Given request
Return every line of the items below that contains the string "makeId", matching case exactly.

Records
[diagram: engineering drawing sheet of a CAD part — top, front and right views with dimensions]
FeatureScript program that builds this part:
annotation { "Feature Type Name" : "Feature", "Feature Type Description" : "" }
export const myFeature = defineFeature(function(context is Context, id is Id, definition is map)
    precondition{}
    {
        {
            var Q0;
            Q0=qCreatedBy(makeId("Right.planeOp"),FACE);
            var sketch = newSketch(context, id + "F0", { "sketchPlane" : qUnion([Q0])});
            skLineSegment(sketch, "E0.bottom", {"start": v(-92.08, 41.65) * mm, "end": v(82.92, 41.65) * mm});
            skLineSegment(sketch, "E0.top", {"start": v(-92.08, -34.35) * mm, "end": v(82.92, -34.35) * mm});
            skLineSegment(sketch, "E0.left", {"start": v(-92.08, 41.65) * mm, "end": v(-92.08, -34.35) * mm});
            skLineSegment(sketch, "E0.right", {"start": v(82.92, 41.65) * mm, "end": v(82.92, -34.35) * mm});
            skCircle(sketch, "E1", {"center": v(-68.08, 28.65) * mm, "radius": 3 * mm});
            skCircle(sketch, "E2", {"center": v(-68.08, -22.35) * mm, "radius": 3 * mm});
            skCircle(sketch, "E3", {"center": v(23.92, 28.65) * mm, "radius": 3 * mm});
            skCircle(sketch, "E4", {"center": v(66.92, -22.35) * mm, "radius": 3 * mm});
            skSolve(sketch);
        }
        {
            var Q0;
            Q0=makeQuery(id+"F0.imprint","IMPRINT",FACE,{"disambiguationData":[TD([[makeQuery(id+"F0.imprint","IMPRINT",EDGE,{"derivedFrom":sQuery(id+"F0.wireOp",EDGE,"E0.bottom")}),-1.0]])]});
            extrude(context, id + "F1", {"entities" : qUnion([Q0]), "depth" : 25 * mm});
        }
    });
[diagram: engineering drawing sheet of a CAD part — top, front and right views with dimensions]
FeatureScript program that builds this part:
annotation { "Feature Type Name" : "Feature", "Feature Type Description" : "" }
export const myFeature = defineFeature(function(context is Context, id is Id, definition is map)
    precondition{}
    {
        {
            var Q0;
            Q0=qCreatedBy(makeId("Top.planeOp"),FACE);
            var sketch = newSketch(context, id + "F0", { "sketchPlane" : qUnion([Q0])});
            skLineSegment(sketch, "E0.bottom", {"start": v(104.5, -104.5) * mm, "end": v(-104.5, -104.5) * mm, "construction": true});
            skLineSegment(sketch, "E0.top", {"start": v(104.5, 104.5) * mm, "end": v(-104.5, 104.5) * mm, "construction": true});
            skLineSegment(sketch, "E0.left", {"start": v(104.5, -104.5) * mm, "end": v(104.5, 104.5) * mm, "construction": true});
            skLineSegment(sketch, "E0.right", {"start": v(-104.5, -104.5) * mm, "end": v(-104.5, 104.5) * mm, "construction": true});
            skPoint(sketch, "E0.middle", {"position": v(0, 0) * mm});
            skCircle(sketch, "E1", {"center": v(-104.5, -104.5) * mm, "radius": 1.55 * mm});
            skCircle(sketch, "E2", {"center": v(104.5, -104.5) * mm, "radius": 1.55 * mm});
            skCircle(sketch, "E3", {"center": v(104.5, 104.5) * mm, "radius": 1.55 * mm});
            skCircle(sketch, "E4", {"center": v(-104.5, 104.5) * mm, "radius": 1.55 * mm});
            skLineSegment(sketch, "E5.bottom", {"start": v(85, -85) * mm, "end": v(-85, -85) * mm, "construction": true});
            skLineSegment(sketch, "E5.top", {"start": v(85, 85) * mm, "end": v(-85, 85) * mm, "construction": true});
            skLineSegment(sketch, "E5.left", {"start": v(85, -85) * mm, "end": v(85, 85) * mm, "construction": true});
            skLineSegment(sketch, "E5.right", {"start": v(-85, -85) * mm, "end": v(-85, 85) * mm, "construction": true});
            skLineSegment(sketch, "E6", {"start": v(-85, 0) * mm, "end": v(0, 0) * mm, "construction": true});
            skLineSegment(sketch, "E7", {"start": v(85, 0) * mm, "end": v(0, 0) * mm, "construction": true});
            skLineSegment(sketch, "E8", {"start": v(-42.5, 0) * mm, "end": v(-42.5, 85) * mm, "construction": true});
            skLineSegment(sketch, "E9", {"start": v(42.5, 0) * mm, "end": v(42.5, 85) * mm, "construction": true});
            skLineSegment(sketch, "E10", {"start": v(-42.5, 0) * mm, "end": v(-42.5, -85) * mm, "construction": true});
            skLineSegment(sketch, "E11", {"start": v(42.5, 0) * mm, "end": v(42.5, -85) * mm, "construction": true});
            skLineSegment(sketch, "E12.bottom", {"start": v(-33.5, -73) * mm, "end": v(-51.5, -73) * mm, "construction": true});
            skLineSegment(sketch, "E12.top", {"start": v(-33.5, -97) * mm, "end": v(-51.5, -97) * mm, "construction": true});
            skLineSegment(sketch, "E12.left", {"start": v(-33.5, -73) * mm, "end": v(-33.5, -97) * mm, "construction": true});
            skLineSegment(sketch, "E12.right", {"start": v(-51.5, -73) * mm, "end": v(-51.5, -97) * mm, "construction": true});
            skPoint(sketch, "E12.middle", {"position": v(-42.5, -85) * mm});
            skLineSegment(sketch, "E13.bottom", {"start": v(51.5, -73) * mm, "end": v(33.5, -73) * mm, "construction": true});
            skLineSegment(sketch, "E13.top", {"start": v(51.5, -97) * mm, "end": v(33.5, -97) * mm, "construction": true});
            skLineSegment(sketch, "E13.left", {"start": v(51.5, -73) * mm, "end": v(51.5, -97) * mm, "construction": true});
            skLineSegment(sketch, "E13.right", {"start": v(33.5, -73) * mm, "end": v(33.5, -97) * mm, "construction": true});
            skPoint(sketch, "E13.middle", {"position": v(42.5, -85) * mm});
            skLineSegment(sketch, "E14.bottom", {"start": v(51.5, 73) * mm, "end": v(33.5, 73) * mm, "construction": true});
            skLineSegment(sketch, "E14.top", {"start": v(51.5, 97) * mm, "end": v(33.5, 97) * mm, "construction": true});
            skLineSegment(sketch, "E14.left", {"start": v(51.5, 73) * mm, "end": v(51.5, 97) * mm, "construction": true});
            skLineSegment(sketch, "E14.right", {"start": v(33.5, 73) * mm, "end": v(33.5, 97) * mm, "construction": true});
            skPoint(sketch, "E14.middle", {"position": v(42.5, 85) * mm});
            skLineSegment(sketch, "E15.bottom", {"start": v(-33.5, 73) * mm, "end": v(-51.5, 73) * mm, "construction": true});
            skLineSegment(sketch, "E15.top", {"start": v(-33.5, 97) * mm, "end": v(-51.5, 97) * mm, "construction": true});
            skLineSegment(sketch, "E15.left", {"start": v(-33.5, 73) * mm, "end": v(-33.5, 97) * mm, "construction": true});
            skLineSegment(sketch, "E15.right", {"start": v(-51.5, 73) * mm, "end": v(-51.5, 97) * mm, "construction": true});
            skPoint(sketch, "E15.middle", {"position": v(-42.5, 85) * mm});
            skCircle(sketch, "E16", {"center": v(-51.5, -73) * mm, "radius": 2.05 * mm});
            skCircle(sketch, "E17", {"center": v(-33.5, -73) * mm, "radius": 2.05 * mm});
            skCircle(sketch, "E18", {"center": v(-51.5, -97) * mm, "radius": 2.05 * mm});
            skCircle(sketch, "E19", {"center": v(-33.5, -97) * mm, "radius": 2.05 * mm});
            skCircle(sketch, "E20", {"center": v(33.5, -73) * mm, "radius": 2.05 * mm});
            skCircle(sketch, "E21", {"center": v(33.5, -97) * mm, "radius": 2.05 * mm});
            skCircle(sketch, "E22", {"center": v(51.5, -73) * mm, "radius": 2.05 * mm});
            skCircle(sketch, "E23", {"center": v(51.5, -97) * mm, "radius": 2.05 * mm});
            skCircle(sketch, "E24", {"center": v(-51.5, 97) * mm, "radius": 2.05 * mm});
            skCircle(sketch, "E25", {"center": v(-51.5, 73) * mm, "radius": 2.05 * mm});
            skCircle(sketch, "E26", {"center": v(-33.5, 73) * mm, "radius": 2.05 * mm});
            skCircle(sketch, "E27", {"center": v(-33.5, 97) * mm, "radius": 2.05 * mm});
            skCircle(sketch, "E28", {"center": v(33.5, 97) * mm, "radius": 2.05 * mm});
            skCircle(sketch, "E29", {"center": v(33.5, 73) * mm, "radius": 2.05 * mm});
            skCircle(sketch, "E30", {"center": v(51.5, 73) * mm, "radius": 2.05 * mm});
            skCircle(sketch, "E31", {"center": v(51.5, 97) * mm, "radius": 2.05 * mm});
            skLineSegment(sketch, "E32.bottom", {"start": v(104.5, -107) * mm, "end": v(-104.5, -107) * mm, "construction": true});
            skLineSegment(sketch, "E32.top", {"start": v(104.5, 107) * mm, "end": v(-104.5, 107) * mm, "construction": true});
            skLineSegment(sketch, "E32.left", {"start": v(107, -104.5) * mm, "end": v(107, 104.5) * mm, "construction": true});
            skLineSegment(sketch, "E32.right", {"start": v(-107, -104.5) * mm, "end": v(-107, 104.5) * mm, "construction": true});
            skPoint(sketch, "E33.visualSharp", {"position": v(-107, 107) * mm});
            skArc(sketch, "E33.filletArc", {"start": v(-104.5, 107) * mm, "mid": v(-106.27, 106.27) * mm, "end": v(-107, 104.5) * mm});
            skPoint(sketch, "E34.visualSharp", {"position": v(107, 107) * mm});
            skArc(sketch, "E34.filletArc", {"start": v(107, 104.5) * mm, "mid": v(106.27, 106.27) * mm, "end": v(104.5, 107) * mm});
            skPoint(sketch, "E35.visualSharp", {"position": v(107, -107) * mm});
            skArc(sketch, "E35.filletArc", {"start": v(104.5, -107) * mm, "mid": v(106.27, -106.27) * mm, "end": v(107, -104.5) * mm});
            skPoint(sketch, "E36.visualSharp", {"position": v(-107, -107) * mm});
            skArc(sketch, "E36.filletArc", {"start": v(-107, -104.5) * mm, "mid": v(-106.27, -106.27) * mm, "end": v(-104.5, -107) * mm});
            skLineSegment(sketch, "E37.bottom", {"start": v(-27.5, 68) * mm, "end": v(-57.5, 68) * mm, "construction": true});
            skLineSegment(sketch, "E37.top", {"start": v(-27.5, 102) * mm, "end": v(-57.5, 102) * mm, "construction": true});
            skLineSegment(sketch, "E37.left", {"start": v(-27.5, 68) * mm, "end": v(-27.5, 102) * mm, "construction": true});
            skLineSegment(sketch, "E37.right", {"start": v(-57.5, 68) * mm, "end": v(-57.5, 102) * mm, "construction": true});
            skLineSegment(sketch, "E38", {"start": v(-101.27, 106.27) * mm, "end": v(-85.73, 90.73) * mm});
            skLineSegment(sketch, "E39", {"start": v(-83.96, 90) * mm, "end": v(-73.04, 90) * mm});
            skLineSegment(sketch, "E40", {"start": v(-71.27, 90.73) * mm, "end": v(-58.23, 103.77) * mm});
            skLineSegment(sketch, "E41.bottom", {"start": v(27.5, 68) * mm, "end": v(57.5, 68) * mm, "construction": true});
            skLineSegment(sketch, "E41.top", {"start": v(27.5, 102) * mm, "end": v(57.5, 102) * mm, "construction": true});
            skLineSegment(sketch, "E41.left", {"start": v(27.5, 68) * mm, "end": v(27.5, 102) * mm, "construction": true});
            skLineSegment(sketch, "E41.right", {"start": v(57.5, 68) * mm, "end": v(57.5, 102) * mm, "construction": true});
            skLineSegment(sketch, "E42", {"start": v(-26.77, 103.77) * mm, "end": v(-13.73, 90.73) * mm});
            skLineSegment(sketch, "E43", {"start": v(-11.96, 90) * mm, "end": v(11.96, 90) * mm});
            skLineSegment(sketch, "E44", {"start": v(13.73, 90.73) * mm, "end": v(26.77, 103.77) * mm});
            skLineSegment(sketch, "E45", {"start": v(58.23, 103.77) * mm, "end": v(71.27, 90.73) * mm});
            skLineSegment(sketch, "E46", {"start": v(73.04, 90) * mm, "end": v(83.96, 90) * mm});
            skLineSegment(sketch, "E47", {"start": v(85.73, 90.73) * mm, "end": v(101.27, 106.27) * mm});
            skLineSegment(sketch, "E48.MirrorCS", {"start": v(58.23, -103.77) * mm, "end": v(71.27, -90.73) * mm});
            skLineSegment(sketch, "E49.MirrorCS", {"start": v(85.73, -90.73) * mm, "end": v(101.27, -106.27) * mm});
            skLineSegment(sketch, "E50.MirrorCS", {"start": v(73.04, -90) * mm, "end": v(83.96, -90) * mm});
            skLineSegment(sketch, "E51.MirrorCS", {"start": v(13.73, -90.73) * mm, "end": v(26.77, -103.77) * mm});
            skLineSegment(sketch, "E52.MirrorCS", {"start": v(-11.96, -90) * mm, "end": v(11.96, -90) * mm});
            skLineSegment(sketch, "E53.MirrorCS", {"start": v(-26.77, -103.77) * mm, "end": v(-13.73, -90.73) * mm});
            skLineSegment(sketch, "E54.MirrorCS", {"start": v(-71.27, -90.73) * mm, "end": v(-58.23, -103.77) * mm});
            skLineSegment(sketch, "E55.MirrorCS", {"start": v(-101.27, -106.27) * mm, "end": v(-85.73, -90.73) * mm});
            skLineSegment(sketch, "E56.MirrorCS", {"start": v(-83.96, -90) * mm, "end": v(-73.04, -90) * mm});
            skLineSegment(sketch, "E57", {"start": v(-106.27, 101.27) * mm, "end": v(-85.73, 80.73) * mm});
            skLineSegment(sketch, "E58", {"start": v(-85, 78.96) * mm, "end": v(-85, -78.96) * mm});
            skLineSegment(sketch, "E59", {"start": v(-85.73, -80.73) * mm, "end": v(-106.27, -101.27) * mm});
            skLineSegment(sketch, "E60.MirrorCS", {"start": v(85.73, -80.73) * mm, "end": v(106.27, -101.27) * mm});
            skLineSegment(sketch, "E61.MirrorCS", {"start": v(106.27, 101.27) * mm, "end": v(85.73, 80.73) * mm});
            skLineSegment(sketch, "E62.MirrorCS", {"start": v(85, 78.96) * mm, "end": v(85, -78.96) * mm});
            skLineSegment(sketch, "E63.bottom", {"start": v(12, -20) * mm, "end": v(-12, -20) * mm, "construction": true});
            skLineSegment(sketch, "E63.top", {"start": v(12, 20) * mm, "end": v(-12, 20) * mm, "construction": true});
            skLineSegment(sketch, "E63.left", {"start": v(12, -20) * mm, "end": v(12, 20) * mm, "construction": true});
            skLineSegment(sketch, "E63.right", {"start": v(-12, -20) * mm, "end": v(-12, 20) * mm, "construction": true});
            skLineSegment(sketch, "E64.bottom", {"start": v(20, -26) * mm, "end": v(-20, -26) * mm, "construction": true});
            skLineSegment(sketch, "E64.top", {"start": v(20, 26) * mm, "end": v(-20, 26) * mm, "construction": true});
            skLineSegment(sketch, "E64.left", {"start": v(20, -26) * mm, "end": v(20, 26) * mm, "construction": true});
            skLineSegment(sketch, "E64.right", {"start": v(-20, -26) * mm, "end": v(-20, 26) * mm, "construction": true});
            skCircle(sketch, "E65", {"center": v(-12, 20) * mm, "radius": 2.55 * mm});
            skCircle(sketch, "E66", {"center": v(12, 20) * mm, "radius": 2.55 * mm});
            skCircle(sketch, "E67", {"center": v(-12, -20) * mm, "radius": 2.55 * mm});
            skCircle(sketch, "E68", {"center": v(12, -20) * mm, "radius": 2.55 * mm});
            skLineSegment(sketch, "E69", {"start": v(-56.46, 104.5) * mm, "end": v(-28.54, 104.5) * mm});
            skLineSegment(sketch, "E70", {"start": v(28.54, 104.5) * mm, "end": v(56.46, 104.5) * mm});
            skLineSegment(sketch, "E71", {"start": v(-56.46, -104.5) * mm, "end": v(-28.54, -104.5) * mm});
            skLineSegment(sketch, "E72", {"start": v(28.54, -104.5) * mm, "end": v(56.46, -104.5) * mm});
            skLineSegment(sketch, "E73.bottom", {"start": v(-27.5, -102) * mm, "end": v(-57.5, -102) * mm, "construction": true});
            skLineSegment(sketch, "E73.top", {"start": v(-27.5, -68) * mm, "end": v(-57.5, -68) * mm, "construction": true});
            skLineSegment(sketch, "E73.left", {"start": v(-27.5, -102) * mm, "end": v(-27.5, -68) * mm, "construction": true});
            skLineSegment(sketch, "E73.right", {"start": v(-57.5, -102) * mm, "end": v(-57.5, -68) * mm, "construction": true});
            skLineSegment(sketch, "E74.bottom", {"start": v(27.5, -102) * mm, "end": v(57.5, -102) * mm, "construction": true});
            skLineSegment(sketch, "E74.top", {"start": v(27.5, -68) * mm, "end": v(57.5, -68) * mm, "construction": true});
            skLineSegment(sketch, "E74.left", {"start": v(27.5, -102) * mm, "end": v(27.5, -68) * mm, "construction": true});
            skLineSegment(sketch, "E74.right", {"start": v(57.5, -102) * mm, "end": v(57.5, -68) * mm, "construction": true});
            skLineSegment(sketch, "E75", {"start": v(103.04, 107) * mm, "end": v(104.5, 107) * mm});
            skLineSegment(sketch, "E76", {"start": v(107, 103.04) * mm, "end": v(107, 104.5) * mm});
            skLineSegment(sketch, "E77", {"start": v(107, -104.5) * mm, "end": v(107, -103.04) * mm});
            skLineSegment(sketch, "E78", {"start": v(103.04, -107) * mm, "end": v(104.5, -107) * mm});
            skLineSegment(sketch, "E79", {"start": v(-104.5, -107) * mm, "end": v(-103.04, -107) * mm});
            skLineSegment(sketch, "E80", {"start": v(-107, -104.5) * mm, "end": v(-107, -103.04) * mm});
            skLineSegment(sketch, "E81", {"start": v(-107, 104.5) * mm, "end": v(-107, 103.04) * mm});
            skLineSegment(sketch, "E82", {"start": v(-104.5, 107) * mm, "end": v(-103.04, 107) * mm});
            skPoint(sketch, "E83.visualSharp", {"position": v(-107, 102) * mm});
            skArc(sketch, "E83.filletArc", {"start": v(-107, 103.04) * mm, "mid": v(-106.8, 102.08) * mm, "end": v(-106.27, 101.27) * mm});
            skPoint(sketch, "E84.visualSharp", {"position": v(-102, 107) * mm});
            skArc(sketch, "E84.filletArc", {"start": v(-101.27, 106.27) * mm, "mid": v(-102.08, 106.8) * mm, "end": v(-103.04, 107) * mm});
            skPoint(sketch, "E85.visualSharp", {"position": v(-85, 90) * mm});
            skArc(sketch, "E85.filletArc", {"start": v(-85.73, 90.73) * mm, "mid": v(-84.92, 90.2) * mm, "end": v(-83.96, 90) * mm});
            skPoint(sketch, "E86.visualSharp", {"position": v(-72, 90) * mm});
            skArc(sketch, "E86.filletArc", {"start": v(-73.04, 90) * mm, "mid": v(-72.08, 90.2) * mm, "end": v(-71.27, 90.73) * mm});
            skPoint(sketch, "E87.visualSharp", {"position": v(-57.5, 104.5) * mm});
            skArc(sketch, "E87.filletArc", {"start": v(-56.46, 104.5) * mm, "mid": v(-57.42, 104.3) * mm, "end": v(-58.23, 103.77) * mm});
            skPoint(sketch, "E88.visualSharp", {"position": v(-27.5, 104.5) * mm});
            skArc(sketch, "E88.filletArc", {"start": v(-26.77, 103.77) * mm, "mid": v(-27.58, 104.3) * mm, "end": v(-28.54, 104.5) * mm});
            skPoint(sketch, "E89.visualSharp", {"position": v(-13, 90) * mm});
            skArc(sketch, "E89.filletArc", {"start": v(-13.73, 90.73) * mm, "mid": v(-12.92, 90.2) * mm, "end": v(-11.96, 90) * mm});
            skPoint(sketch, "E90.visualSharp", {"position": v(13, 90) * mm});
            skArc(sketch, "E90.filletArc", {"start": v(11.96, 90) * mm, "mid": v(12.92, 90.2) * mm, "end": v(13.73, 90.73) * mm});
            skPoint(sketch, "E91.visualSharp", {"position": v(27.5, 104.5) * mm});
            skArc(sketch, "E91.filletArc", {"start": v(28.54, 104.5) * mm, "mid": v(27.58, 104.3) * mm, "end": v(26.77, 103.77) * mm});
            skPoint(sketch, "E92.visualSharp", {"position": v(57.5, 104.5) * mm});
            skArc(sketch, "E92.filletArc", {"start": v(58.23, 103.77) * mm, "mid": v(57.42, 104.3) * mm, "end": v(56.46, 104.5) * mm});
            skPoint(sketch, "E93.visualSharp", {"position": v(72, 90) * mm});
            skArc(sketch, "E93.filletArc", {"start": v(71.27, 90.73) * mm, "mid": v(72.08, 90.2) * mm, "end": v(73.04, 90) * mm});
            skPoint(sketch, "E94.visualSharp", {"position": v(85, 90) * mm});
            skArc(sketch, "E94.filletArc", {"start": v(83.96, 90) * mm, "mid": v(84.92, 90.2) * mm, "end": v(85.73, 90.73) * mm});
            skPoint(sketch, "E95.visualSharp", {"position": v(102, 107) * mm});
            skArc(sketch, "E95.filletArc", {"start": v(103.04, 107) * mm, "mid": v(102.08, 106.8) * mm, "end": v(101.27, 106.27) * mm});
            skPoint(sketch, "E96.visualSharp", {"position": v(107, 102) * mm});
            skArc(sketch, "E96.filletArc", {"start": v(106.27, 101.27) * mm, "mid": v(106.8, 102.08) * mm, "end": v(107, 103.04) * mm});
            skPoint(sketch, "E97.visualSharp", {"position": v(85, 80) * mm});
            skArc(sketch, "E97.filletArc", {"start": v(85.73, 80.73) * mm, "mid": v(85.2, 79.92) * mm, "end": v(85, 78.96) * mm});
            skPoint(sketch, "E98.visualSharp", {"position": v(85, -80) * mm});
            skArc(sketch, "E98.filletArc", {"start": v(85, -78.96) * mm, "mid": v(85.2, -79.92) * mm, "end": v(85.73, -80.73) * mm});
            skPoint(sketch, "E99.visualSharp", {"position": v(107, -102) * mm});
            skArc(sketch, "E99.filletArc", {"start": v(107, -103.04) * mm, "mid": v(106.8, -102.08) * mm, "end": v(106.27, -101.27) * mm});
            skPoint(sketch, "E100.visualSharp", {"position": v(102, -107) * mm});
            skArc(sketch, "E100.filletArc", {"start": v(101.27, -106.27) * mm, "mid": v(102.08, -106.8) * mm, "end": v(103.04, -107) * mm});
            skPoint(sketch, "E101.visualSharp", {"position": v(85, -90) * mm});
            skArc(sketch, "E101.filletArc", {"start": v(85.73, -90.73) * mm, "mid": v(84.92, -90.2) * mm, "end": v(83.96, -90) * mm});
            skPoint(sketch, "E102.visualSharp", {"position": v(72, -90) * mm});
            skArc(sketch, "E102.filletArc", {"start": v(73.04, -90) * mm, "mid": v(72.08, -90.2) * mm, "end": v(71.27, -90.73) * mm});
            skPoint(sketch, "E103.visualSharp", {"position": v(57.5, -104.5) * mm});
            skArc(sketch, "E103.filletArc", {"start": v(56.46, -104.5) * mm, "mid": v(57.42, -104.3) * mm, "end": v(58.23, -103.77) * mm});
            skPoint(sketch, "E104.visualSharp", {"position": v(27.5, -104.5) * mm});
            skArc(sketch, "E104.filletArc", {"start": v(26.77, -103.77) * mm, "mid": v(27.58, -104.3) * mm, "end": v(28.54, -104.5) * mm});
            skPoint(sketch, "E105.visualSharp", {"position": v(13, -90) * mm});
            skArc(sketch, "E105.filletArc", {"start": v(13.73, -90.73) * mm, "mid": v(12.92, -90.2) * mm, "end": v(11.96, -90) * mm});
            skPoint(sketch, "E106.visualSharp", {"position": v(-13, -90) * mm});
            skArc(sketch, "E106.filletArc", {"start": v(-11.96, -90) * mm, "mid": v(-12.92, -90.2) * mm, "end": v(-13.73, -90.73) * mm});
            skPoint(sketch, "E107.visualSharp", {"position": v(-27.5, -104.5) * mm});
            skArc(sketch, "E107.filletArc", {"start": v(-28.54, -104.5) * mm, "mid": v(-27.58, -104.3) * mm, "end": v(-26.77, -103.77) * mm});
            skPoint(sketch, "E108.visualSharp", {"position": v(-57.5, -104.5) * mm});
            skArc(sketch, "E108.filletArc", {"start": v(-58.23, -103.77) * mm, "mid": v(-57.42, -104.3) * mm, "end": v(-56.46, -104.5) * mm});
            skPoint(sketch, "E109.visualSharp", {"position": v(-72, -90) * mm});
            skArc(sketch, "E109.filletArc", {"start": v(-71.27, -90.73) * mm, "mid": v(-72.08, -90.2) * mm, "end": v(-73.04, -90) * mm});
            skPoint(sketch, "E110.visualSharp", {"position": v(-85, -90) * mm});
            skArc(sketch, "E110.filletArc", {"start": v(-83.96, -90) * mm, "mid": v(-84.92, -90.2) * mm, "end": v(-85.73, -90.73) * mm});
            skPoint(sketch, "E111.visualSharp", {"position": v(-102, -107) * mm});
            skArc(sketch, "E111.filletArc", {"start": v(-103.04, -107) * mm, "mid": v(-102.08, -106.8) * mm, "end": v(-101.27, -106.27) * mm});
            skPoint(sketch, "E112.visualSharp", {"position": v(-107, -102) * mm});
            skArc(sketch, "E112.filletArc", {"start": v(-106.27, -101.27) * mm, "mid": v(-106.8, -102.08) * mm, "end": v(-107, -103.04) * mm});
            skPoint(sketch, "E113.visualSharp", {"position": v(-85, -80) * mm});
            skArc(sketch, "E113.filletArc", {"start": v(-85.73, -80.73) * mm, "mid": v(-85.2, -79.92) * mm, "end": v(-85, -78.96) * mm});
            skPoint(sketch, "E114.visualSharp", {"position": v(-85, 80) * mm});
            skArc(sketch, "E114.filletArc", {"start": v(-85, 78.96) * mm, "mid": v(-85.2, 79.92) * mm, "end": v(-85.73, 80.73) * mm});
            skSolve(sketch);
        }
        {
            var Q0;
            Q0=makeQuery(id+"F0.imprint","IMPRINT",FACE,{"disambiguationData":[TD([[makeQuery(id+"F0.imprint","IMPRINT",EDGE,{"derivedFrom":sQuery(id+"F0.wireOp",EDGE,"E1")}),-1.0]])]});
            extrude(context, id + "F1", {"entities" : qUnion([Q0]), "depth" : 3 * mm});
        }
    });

Response to this task
            Q0=qCreatedBy(makeId("Right.planeOp"),FACE);
            Q0=qCreatedBy(makeId("Top.planeOp"),FACE);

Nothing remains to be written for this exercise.